**Text passage:**
┏━━

Island in the Outer Hebrides, Scotland

Flodday (Flodaigh) is an uninhabited island in Loch Maddy, North Uist in the Outer Hebrides of Scotland.

The area of the island is recorded as 50 ha in Rick Livingstone's tables, although it is not listed by Hamish Haswell-Smith in his tabulation of Scottish islands greater in size than 40 ha. No reason for this is given and his area calculation presumably provided a figure smaller than this total.

Loch Maddy contains a bewildering profusion of islands and islets. To the north west lie the smaller island of Fearamas and the complex island of Cliasaigh Mor/Cliasaigh Beag. The entrance to the sea loch is to the south east where lie the waters of The Minch. The village of Lochmaddy is to the west on the far side of the loch. Flodday is separated from North Uist by the narrows of Caolas Loch Portain.

The coastline is described as "lag boulders and gravel intertidal areas" to the north, east and west and rock or rock platform in the south and south east.

==Folklore and stories==
The Carmichael Watson Project records a brief story concerning a great northern diver. Kenneth MacLean, a local merchant, describes his sighting of this bird, at Flodday in 1884. Although he was familiar with the species it was the sole occasion on which he had seen it in flight. He recorded that "the wings went rapidly and the bird seemed to exert himself greatly". The island is also referred to in the Notebook of Alexander Carmichael, which contains material collected between October 1867 and December 1885.

The freshwater Loch na Beiste lies just beyond Caolas Loch Portain not far from the shore of North Uist. It was reputedly the haunt of a sea-cow.

┗━━

**The data:**
┏━━

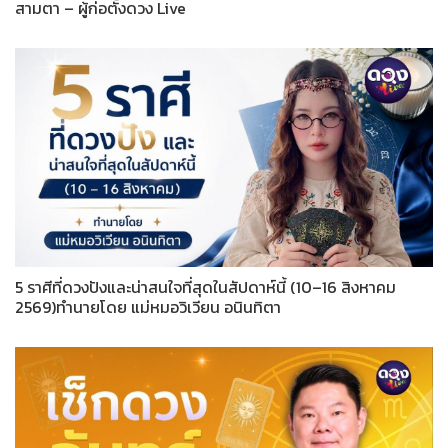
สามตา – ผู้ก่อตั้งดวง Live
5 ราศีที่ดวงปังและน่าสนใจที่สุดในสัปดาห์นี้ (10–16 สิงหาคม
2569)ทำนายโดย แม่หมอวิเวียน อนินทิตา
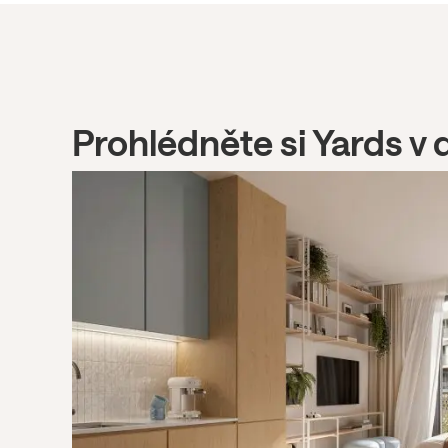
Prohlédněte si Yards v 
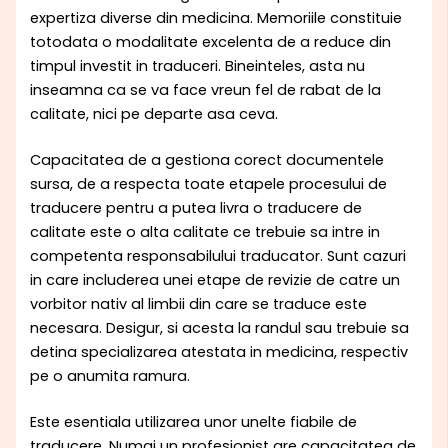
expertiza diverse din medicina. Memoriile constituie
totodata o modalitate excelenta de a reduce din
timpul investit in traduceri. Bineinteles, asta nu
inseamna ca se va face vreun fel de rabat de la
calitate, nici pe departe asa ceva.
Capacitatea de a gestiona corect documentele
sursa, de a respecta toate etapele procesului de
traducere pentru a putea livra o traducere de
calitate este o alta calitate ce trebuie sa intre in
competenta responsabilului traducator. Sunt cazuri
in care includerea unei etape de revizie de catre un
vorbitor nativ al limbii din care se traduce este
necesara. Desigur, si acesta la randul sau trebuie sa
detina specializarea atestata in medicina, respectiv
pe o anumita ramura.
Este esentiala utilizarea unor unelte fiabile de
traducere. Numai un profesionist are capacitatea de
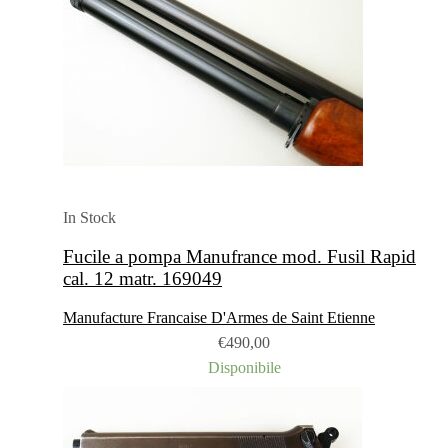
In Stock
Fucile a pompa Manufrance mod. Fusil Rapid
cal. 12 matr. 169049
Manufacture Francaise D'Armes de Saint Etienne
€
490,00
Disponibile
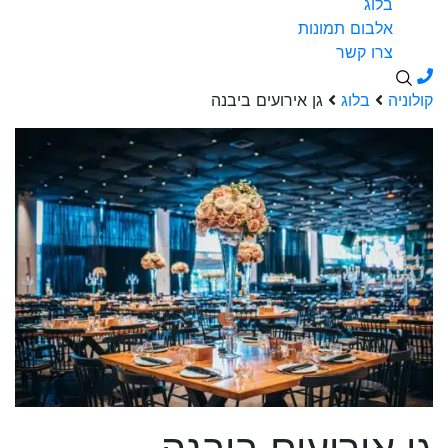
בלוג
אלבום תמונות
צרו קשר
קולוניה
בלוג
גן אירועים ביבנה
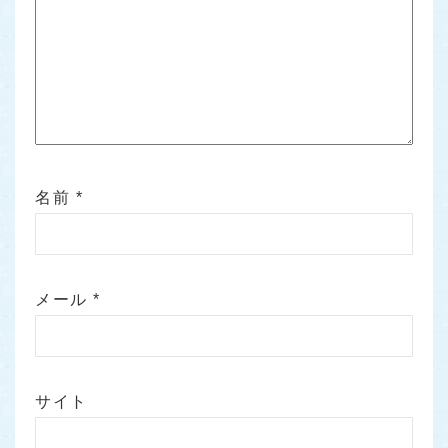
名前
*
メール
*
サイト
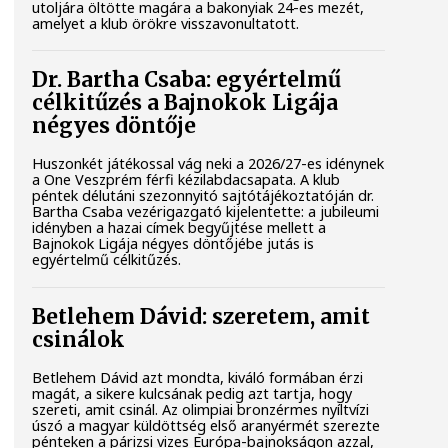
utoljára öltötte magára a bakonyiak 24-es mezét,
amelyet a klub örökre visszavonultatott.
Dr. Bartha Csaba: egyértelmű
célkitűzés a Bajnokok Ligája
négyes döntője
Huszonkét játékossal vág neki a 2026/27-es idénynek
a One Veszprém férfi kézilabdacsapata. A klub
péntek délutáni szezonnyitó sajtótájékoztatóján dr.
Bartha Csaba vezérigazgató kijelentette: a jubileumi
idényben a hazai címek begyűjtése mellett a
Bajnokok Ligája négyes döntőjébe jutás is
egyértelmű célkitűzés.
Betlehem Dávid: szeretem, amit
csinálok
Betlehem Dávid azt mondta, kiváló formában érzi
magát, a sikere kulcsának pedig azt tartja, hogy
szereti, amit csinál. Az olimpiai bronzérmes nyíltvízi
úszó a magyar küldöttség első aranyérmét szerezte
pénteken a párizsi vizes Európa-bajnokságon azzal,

┗━━
┏━━

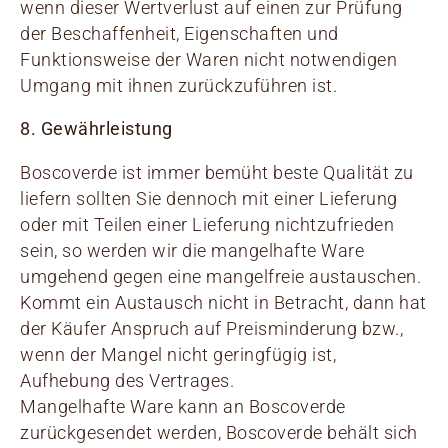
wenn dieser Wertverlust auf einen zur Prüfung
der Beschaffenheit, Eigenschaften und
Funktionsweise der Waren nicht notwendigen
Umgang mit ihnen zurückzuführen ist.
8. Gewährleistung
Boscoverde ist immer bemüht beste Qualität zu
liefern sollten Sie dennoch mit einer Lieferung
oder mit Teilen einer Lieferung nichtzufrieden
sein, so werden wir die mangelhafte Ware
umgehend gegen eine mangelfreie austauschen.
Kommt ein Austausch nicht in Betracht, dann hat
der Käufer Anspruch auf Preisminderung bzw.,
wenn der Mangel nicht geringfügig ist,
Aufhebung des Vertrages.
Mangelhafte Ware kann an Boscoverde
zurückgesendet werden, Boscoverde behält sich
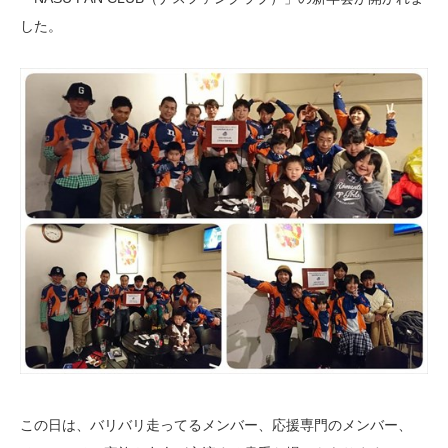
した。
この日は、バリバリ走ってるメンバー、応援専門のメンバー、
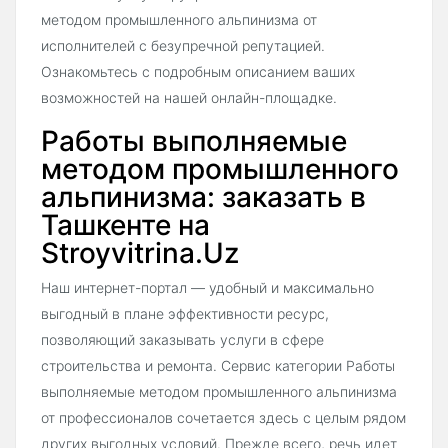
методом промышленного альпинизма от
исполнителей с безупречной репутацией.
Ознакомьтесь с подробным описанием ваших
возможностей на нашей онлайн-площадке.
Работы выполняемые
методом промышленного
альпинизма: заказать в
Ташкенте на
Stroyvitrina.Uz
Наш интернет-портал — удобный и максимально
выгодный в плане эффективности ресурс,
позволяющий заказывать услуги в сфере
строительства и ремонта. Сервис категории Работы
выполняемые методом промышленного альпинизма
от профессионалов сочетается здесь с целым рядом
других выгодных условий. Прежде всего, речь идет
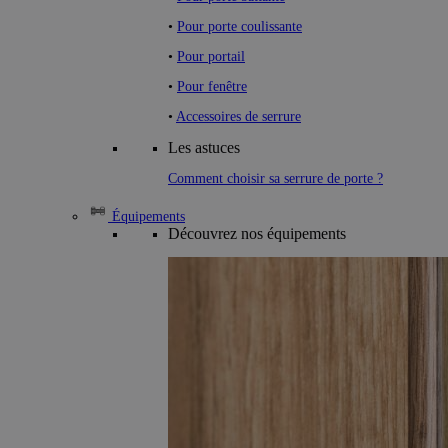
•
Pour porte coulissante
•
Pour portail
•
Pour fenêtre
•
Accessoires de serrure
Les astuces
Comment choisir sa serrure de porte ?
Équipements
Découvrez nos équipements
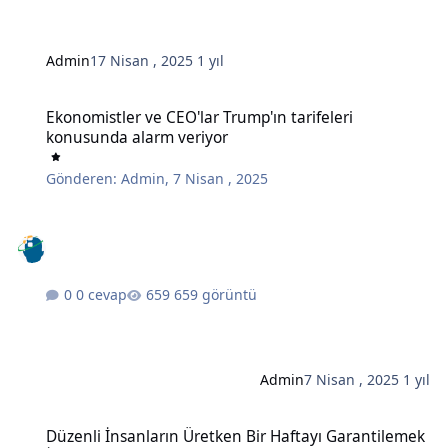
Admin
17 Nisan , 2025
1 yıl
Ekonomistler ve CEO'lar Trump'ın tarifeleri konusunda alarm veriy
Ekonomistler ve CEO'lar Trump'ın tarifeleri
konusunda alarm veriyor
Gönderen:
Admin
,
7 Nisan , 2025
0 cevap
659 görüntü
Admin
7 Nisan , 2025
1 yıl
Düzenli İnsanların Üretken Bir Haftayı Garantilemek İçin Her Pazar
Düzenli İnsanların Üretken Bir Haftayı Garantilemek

┗━━
┏━━

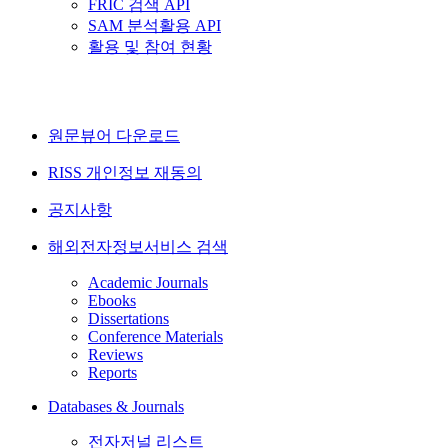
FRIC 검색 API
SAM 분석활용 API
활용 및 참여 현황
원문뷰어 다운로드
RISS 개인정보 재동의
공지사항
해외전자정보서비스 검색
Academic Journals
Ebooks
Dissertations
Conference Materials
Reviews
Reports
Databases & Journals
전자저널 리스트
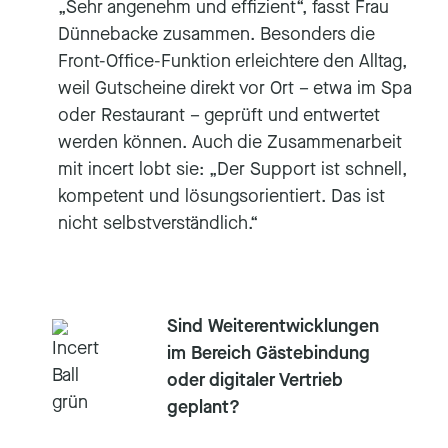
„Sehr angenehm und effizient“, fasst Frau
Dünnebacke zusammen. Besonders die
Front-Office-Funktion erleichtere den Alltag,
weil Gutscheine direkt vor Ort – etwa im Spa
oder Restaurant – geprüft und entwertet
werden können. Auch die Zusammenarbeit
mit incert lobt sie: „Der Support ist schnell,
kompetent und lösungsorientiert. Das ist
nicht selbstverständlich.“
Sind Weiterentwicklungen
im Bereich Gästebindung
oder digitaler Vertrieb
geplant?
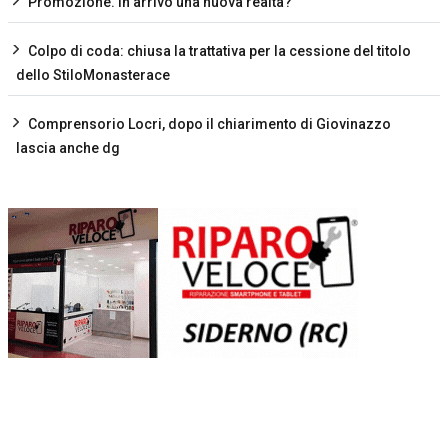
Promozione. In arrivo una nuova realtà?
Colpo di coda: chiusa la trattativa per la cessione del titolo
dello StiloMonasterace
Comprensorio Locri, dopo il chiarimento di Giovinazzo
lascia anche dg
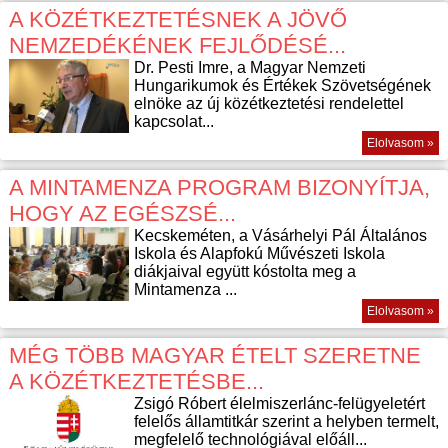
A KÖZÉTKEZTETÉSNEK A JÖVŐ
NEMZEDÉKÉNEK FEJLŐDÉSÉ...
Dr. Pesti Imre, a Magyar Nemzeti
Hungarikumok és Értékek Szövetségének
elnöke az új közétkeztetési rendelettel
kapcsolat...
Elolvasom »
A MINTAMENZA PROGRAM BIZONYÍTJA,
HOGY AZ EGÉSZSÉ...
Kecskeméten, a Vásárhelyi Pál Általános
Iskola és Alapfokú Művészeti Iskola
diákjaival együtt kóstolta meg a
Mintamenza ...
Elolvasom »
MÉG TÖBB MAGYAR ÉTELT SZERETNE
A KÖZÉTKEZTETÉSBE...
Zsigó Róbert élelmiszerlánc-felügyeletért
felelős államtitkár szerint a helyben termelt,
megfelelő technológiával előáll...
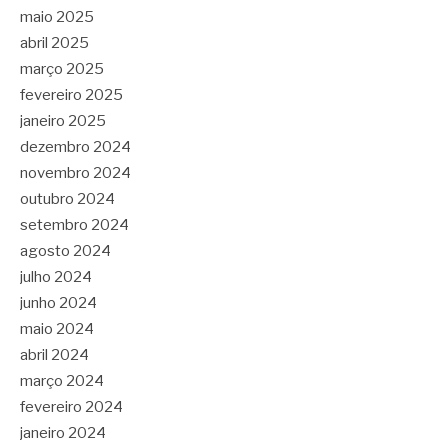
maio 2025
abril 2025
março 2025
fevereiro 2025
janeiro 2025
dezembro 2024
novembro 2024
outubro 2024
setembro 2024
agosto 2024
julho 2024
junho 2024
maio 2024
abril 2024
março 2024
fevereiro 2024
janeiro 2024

┗━━

**Exercise:**
Reproduce the Flodday text word for word, from start to finish.

**Response for this exercise:**
Island in the Outer Hebrides, Scotland

Flodday (Flodaigh) is an uninhabited island in Loch Maddy, North Uist in the Outer Hebrides of Scotland.

The area of the island is recorded as 50 ha in Rick Livingstone's tables, although it is not listed by Hamish Haswell-Smith in his tabulation of Scottish islands greater in size than 40 ha. No reason for this is given and his area calculation presumably provided a figure smaller than this total.

Loch Maddy contains a bewildering profusion of islands and islets. To the north west lie the smaller island of Fearamas and the complex island of Cliasaigh Mor/Cliasaigh Beag. The entrance to the sea loch is to the south east where lie the waters of The Minch. The village of Lochmaddy is to the west on the far side of the loch. Flodday is separated from North Uist by the narrows of Caolas Loch Portain.

The coastline is described as "lag boulders and gravel intertidal areas" to the north, east and west and rock or rock platform in the south and south east.

==Folklore and stories==
The Carmichael Watson Project records a brief story concerning a great northern diver. Kenneth MacLean, a local merchant, describes his sighting of this bird, at Flodday in 1884. Although he was familiar with the species it was the sole occasion on which he had seen it in flight. He recorded that "the wings went rapidly and the bird seemed to exert himself greatly". The island is also referred to in the Notebook of Alexander Carmichael, which contains material collected between October 1867 and December 1885.

The freshwater Loch na Beiste lies just beyond Caolas Loch Portain not far from the shore of North Uist. It was reputedly the haunt of a sea-cow.